THE BROADCAST UNIT crackled against the humidity. “Testing, one, two, three... Can everybody hear me?” None of the participants could. We were gathered beneath the frangipani trees on the morning of 7 December for a heritage walk, organised in conjunction with the George Town Literary Festival. On my third attempt, the unit cooperated, and we began walking westwards from the Old Protestant Cemetery. Around us, weathered tombstones marked where the town once ended. Beyond them stretched what maps now call Jalan Sultan Ahmad Shah, but which memory still calls Northam Road.

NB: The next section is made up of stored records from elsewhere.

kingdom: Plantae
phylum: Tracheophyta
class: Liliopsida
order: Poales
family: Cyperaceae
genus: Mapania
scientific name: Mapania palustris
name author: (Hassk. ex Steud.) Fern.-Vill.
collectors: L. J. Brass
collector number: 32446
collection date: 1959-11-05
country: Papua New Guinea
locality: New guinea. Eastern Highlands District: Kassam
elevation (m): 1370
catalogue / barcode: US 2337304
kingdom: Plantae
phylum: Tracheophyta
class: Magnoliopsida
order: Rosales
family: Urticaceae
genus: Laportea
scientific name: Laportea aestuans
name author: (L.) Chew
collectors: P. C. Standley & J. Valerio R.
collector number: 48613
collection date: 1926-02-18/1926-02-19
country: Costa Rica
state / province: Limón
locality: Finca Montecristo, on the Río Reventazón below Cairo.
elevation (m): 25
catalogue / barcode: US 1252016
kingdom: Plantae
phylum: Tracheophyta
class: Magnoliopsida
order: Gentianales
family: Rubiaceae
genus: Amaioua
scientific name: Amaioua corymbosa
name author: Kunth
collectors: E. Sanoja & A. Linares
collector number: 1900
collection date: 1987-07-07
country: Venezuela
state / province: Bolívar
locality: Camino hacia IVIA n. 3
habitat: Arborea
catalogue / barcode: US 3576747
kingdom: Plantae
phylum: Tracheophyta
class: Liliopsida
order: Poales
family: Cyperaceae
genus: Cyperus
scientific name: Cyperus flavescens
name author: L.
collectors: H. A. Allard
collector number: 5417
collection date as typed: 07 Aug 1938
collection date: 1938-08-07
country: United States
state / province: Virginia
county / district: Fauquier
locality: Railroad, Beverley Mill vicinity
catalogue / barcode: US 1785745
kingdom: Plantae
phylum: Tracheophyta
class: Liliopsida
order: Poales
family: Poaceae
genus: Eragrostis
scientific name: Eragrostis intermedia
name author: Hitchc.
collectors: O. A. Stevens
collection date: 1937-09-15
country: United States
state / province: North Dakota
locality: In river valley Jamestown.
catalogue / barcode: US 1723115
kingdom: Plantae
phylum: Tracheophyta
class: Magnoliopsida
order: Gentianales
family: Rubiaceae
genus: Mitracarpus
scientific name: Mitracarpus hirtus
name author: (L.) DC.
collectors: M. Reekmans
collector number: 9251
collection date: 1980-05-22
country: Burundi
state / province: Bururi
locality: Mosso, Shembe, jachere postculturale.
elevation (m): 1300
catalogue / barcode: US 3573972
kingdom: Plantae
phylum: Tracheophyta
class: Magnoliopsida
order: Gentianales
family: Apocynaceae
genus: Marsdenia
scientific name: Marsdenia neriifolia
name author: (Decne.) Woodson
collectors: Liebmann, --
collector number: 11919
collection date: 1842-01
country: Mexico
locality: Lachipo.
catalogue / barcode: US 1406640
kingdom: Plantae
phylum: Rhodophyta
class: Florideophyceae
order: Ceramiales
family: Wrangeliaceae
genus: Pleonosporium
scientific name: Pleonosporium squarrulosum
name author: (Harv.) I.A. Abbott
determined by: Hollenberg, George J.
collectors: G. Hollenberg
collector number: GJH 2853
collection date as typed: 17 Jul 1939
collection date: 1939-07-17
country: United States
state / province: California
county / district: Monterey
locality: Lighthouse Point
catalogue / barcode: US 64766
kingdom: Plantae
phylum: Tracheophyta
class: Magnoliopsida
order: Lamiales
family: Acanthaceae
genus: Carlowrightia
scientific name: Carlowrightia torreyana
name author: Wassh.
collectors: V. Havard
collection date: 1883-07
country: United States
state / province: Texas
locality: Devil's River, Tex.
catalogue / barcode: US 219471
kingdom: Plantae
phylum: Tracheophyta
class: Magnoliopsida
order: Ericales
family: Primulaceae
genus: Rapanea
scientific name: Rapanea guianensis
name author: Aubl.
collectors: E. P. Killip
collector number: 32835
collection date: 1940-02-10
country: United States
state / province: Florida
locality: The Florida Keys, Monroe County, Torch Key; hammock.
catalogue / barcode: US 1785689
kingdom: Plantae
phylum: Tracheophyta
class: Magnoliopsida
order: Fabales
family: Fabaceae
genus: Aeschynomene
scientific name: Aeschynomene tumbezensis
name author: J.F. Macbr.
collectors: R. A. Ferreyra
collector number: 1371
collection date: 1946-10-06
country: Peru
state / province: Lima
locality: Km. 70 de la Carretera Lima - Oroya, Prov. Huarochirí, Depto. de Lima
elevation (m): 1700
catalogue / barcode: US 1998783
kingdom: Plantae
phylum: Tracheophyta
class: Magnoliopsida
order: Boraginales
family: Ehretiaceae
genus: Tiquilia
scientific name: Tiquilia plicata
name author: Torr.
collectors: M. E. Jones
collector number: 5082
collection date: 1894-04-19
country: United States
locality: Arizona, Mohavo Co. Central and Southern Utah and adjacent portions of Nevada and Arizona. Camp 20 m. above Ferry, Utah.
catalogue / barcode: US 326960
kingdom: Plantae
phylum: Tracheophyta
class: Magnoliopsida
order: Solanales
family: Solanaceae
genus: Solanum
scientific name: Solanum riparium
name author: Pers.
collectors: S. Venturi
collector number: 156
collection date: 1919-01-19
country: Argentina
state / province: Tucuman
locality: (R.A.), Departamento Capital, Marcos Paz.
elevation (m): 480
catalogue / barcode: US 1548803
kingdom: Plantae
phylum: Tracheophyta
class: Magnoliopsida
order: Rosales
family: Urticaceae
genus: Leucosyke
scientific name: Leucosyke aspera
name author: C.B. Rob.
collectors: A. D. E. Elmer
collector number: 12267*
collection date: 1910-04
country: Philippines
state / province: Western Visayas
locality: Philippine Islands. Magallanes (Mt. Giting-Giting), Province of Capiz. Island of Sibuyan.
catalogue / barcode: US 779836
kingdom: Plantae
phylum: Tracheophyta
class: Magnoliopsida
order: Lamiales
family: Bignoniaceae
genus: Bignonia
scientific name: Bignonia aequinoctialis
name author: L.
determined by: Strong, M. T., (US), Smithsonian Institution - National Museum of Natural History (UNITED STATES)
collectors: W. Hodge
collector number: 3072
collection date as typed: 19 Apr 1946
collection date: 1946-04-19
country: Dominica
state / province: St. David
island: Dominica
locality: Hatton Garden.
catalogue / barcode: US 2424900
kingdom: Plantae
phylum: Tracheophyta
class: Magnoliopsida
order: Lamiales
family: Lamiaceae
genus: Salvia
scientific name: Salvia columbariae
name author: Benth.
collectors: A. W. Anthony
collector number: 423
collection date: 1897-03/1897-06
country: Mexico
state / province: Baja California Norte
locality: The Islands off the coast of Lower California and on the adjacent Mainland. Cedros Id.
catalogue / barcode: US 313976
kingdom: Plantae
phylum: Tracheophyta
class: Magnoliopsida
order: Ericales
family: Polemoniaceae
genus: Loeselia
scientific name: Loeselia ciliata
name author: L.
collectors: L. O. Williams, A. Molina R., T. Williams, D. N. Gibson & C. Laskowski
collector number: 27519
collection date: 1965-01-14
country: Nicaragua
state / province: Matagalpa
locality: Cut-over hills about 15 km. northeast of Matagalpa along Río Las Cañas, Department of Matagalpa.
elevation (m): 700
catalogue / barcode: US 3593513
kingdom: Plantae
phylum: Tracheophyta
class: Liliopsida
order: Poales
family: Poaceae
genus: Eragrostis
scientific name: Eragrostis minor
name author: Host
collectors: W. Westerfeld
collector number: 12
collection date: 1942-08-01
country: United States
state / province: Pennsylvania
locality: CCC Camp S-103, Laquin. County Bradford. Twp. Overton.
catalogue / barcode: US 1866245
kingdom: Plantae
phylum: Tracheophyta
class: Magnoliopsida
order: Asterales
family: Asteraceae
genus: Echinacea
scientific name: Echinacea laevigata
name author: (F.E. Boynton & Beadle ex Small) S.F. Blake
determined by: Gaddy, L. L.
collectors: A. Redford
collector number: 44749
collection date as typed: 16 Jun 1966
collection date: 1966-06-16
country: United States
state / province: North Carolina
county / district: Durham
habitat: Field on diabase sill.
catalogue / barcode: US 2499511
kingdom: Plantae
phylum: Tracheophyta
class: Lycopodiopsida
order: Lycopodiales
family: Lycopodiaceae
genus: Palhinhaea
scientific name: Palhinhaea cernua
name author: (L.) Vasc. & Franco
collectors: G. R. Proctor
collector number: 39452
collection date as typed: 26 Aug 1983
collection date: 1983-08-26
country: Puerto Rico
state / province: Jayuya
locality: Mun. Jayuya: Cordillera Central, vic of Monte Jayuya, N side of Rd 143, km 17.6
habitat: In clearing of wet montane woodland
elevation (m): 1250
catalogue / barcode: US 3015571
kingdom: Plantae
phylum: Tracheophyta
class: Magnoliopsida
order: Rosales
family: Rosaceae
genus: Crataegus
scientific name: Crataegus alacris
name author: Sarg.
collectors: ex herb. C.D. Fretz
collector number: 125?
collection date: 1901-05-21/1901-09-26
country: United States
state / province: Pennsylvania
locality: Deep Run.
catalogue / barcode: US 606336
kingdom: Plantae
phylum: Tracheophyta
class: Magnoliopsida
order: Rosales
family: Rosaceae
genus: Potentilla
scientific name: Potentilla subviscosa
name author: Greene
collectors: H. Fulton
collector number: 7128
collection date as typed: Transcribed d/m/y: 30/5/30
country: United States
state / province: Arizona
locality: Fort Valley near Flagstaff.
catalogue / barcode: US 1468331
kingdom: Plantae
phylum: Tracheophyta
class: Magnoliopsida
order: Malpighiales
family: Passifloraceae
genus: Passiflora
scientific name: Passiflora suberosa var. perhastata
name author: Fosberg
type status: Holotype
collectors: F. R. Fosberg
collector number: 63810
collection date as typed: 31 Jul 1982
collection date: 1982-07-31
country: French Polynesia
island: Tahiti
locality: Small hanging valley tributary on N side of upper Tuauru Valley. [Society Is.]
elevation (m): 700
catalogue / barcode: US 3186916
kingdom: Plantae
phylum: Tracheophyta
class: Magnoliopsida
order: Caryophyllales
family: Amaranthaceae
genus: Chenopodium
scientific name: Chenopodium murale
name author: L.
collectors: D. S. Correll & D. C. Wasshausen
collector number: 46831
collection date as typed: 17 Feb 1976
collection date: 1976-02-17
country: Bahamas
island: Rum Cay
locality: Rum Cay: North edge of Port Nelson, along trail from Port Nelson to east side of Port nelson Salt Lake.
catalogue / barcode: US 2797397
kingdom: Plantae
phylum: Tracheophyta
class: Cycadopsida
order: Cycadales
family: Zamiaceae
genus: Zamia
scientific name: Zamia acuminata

The gloriously fine weather mercifully held, despite threatening skies the day before. Remarkably, it was also 216 years to the day the East India Company approved the construction of the very road we were about to traverse. Our walk followed both geography and chronology, with each building along the road marking a moment in the city’s evolution. From this point on, the road would stretch northwest along the beachfront towards what we now call Gurney Drive, accumulating mansions, millionaires and meanings as it extended. Before this road was built, only a bridle path ran past coconut palms located beyond the cemetery, offering views across the strait to Kedah Peak—Gunung Jerai—rising blue in the distance. And what began as a beachfront retreat for Company officials would become the address of choice for Penang’s wealthiest Chinese towkays, earning this stretch its enduring nickname of “Millionaires’ Row”. People have been asking me to write up stories from these walks, and so here are some selected tales.


RUNNYMEDE
The 1809 meeting which approved the construction of this road along the north beach was recorded by a certain Thomas Stamford Raffles, then just a young assistant secretary in Penang. He had recently completed building a house along the proposed route, named Runnymede after the meadow where the Magna Carta was signed. Whether construction was motivated by public benefit or personal convenience remains ambiguous. On Wednesday, 3 August 1808, Olivia Devenish Raffles wrote to a family friend, Dr. John Leyden, that, “Mr. R. is building a pretty brick house on the beach, which I hope will be finished in eight to ten weeks.” The Prince of Wales Island Gazette of 14 January 1809 later reported: “The north beach will, ere long, assume a very handsome appearance, when the several elegant villas now building, are finished.” One such villa directly west of Raffles’ property was Sans Souci (French for “without worry”), belonging to John James Erskine, a colleague and friend. From their beachfront properties, Olivia and Erskine could each see their namesake hills across the Great Bay: Mount Olivia and Mount Erskine (now Pearl Hill). But both Sans Souci and the original Runnymede are long gone. The latter burnt down in the early twentieth century, and its final traces were destroyed around a decade ago.